A recent cover from Bloomberg Businessweek depicted some relics from the past with a tongue-in-cheek approach. The cover showed a “fearsome weapon” dating back to 2000 BC, which was a stone arrow from the Americas. Another depicted a sun-shaped disc, dating back to 3600 BC, from the Nile Delta. In the right bottom corner of the cover was a belt-fixed messaging tool, dated 2010 A.D., from Canada.
The cover line for this edition of the business magazine was “How Blackberry became a relic”. The article covered Blackberry’s fall from once being a breakthrough technology device that allowed workers to send and receive emails while away from the office to its demise as it lost ground to more technologically advanced competitors. The magazine spoke to many present and former Blackberry employees, vendors and associates about what went wrong at the company.
The Blackberry story has some good lessons for anyone developing new products and keeping up to date with technology. As usual, it is a story about rapid success and then a failure on the part of the company to play catch up with advancements in technology and changing customer preferences. It’s also a story about ignoring or just being dismissive of competitors and the market.
I hardly want to kick a dying donkey in the teeth so I’ll restrict my comments to some of the major lessons that we can learn from the Blackberry collapse.

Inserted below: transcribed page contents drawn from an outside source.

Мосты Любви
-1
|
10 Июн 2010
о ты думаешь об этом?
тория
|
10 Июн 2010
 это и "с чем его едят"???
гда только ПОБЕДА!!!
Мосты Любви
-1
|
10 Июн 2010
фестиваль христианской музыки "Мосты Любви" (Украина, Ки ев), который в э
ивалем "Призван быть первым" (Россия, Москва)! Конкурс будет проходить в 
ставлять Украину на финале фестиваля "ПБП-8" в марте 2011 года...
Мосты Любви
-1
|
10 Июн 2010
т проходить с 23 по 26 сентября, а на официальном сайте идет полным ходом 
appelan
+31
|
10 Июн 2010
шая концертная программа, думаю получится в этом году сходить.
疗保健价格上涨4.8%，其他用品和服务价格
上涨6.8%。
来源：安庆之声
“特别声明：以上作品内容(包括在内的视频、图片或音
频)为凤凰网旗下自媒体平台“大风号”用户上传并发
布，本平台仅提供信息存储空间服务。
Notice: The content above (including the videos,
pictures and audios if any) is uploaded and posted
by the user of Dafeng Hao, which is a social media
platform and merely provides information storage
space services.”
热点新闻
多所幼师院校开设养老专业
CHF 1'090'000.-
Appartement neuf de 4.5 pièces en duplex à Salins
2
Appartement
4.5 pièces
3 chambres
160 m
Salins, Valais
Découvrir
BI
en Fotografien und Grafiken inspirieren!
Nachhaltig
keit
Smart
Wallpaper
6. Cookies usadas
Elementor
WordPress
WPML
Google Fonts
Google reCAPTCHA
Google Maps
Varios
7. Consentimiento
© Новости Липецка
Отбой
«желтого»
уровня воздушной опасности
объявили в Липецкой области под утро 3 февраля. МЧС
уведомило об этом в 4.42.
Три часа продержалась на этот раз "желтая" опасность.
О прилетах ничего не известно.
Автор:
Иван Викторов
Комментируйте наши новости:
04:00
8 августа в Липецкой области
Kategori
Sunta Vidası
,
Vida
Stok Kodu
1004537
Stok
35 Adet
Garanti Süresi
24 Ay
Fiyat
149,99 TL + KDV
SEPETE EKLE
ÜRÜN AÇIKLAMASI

A former employee recalls how at a town hall meeting he asked a question about research and development and was shot down with “Oh, research is for people who don’t want to actually work anymore.” It was a slap in the face for the employee and just goes to show the typical arrogance when demand is exploding but consumer tastes are changing.
When the first iPhones hit stores in June 2007 the founders instead of realising the potential threat to BlackBerry went public and belittled Apples’s device by criticising it short battery life and weaker security.
There was little attempt to improve the customer experience with the browser. Even today the browser is so hopelessly outdated and limited. Kevin Michaluk, founder of CrackBerry.com, a news site, says that when the Bold 9000 came out he ripped it apart in an article because the browser was “completely unusable”. “BlackBerry launched that Web browser without it really working. That bold 9000 browser was one of the cracks in the egg,” Michaluk told Bloomberg Businessweek.
When the Z10 came out with out a trackpad and the back button even for me I could see that Blackberry was clutching at straws. Their offer was so far behind their competitors that I began to think there was something horribly wrong. As Michaluk says: “… They killed the trackpad. They killed the back button, so all your muscle memory of how things work goes out the door.”
The list of failures just continues: sub-optimal execution, missed delivery dates, buggy products and weak marketing. One fascinating little anecdote was how Justin Bieber wanted to represent BlackBerry. The idea was pitched to BlackBerry marketing and they “They basically threw us out of the room.” They said “this kid is a fad” and that he would not last. The senior business development manager said in the meeting: “This kid might outlive RIM.” He recalls that everyone laughed.
There you have it. A brief insight into what can go wrong with products in the hyper-competitive consumer technology market. Yet time and again you see egos at work, ignoring the reality of the marketplace and arrogance.
I think my son summed up the attitude towards Blackberry best for me when I gave him my Blackberry when my contract had expired. He let it fall from his motorcycle and and a car road over it, smashing the device into smithereens. I was upset when I found out but he was not perturbed at all. He had no interest in the Blackberry and really wanted an iPhone, which he eventually bought himself in London. Now I can chat to him over Skype something which you’ve never been able to do over the Blackberry.